For next steps, we plan to allow GitLab to continuously scan dependencies for known vulnerabilities by synchronously triggering a re-scan anytime either the project dependencies change or when the advisory database is updated. These plans can be tracked in more detail in this epic.
Once that is complete, we intend to shift our focus to add support for the latest formats, including adding support for yarn v2, yarn v3, and npm v3.
A full list of our near-term priorities is kept up-to-date on our open priorities issue.
Currently the dependency list view in GitLab is parsed from artifact files. Use of artifact files is not scalable long-term as a datastore, especially when introducing searching, grouping, filtering, and group/sub-group level dependency management. Consequently, our first priority is to store the dependency list in the database. This work is being done as part of our efforts to introduce continuous vulnerability scans.

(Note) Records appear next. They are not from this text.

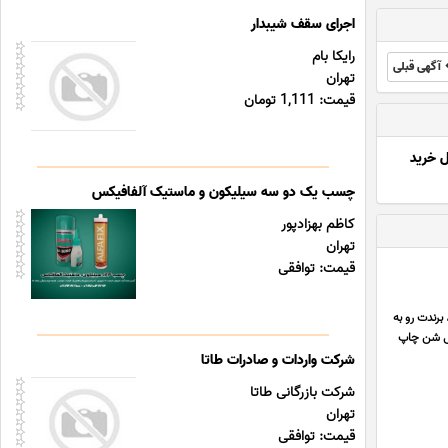
اجرای سقف شیبدار
رایکا بام
آگهی قبلی
تهران
قیمت: 1,111 تومان
ل خرید
چسب یک دو سه سیلیکون و ماستیک آلفافیکس
کاظم بهزادپور
تهران
قیمت: توافقی
رندت رو به
می شن چاپ
شرکت واردات و صادرات طاتا
شرکت بازرگانی طاتا
تهران
قیمت: توافقی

This category is currently at Viable maturity. A plan has been created for the category to progress to Complete maturity.
### User success metrics <!–
In addition to being A9 Using Components with Known Vulnerabilities in the OWASP top 10, keeping dependencies up to date is code quality issue, and finally as the need for software bill of materials (SBoM) grows being able to list your dependencies will become a needed feature for all application developers.
Dependency Scanning is frequently bundled together with Container Scanning and License Compliance to provide an overall Software Composition Analysis (SCA) solution within the Application Security Testing (AST) market. GitLab was recently named as a Challenger in the 2021 Magic Quadrant for Application Security Testing.